China’s outlook for 2019 sparkles in comparison, with Bloomberg Economics projecting GDP growth of 6.4 percent. But that would be the lowest figure since the lull following the Tiananmen Square democracy protests of 1989. A big factor is the Trump tariffs, which cover more than half of Chinese exports to the U.S. Another headwind is the government’s effort to shrink the pile of debt accumulated by Chinese families, businesses, and governments. Nonfinancial debt has doubled as a share of GDP since 1998, to 200 percent. If deleveraging threatens to weaken 2019 growth too much, count on the government to ease up on its balance-sheet-cleansing campaign and spend enough to make sure the economy grows at least 6 percent.
Another growth lever China’s leaders can pull is to allow the yuan to depreciate, which makes Chinese goods more competitive against those of rivals such as Japan and South Korea. One U.S. dollar bought 6.9 yuan in early November, up from 6.3 yuan in April. But that strategy has its limits. If the yuan breaches 7 to the dollar in 2019, panic selling could result that would make the currency weaker than authorities want. A weak yuan would raise the burden of dollar-denominated debt—and equally concerning, damage China’s ambition of making the yuan a global reserve currency on par with the dollar and the euro.
Growth in Japan has been strong in recent years, despite a lack of labor force growth. GDP grew at an annual rate of 3 percent in the second quarter. But Japanese governments have a habit of choking off their expansions by raising taxes. Another hike in the sales tax is set for October. That and weakening export growth are two reasons Bloomberg Economics forecasts growth to retreat to 0.9 percent in 2019.
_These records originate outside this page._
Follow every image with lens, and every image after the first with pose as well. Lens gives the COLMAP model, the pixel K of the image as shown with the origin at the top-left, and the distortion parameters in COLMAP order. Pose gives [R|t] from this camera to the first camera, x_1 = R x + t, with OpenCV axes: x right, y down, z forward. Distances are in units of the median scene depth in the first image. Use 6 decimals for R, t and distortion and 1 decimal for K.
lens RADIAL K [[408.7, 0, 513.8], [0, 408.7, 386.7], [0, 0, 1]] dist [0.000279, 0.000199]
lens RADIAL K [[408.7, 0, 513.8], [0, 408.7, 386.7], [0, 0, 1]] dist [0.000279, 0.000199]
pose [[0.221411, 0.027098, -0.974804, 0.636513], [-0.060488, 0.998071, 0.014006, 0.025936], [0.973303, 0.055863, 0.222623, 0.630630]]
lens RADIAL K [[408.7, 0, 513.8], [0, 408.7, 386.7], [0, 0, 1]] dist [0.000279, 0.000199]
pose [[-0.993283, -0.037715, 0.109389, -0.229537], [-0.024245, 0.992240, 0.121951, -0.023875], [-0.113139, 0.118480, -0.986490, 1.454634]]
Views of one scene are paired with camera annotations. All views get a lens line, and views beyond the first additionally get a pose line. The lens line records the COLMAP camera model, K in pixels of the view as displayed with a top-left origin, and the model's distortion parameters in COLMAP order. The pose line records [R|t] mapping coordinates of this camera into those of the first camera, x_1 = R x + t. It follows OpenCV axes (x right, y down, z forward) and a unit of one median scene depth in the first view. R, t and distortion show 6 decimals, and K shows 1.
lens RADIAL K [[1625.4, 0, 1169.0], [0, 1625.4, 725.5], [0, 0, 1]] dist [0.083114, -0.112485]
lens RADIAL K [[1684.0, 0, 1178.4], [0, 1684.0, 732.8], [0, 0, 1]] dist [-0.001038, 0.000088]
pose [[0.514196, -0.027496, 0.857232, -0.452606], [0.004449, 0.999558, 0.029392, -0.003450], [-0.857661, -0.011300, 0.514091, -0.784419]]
Asia’s growth champion is now India (which, to be sure, remains far behind China in GDP per capita). Prime Minister Narendra Modi needs to keep the expansion rolling as he seeks a second term in 2019. He’s pressing the central bank to worry more about growth and less about inflation—echoing Trump.
And so it goes, with nations’ fates influenced by both global and local forces. In Brazil the outlook depends on whether Jair Bolsonaro, a right-wing former army captain, can get a grip on Latin America’s biggest economy when he takes office as president on Jan. 1. He might take notes from Indonesian President Joko Widodo, another hardscrabble populist, who will run for a second term in 2019. The rupiah cratered along with other developing nations’ currencies in 2018, but it partially rebounded as investors recognized that Indonesia’s trade deficit was a byproduct of investment for growth, not just consumption, says Patricia Perez-Coutts, a lead portfolio manager at Toronto-based Westwood International Advisors.
In September 1998, Federal Reserve Chairman Alan Greenspan said in a speech at the University of California at Berkeley that “it is just not credible that the United States can remain an oasis of prosperity unaffected by a world that is experiencing greatly increased stress.” The U.S. did manage to avoid a recession then, and its momentum is stronger now, not to mention that the stress in the emerging markets is lighter, says Nathan Sheets, a former U.S. Department of the Treasury official who is chief economist for PGIM Fixed Income in Newark, N.J. Still, says Sheets, a big question for 2019 will be “How does this divergence play out?”